I applied PVA glue to the canter line of the Cocobolo top cap. I stuck one side of the top cap down using double sided sticky tape (great stuff). This Cocobolo is really thin and a board this size will not glue flat without a little help. The tape forces the board to glue flat, especially when a lot of weight is applied as it is drying. I then placed the second leaf next to is and aligned the two boards as accurately as I could. Then I sandwiched the Cocobolo cap between the two templates and placed a lot of weight on top of it. This is left for a few nights to cure.

Once set I removed the weight and separated the two MDF templates. Removing the Cap from the Doublesided taped MDF template was quite difficult...it was really well stuck!

I then removed the excess glue around the center area and this plate is now ready to be glued to the body.

Copious amounts of PVA was used to ensure a good join between the Cocobolo cap and the body. This glue was leveled and smoothed. The underside of the CoCobolo cap was scored using a blunt craft knife.

As soon as I had the cap in the right place and under clamping load (which was easier said than done, I had to remove the clamps 4 times before I got it right) I placed a lod of wood stock on the centre area, to push down under weight and gravity to ensure a flat, tight and level surface. Because the clamps operate around the edges, the forces may cause the centre to bow slightly, so weight has to be applied to the centre to remind the pieces of wood how we want this to set.

I placed the cap very carefully onto the glue and aligned it to my satisfaction. Then I placed the tailored MDF template on top and place the original template underneath.

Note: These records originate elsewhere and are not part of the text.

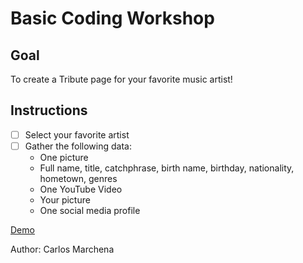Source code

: # Basic Coding Workshop

## Goal

To create a Tribute page for your favorite music artist!

## Instructions

- [ ] Select your favorite artist
- [ ] Gather the following data:
  - One picture
  - Full name, title, catchphrase, birth name, birthday, nationality, hometown, genres
  - One YouTube Video
  - Your picture
  - One social media profile

[Demo](https://codepen.io/cmarchena/full/BMEZNM)

Author: Carlos Marchena

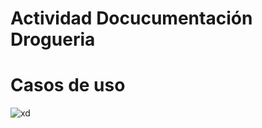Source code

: # Actividad Docucumentación Drogueria

# Casos de uso
![xd](https://github.com/Coyote938/ActividadDocDrogueria/assets/32604986/e6df6365-2931-40f8-8321-c790af050afd)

This was then very very carefully clamped using 10 Clamps. The templates acted like cauls, spreading out the load across the body. Slippage was a major concearn here because of the surface area being glued. The top cap likes to drift across the surface of the glue when it is being clamped. G clamps have a twisting action so it's important to balance out the clamping action on either side, if I turn a clamp 1/4 turn on the left side, I have to turn and identical clamp on the right side by the same amount or the wood will slip as it dries.

The top cap has glued to the body, nice and flat with a perfectly aligned centre line. It's looking very classy. I allowed the body to thoughly dry for about a week before I trim up the edges of the top cap. I'm looking at upto 5mm in some places. In addition, the whole body needs about 3-4 mm removing from it's edges too.

I trimmed the Cocobolo cap flush to the sides of the bass carcass and removed the excess from around the sides of the body so that it matched the body template.

I then used my trusty 3/4" round over router bit and rounded over as much of the top and bottom corners that the router could clear...This is looking really nice. The bit tends to burn lighter woods and is not un-common, the resins in the wood heat up due to the friction of the cuter's blade. The ovankol burns a fair bit more than most woods and has burnt in a number of places around the body edges. This can be sanded out easily and is usually just a wee bit below the surface.

I then started to fit the Paduak Fret lines

These need to have the undersides radiused to fit the slot correctly


Once sanded down...they look like this.

A pre-rout. it's always good to take a lot of the material out first so the it doesn't stress the bit too much

One of the problems with routing front pickups is that the routing template has to be thick enough so that the base of the router clears the fingerboard. The other problem is that the template has to be large enough so that the router can move around with out rocking or tiping. That's why I placed an additional support for the router to sit on

A nice clean rout. No burning or chaffing. The black in the upper corner of the rout hole is the black veneer showing through.

This is a headstock template that I've made for the purposes of tuner placement.

Now that I have the right drill bit for the tuners, I can place the tuners in position on the template. I have descided to sweep the tuners back - they look so cool like this.

Here, I've placed the template over the headstock to get an idea what it will look like.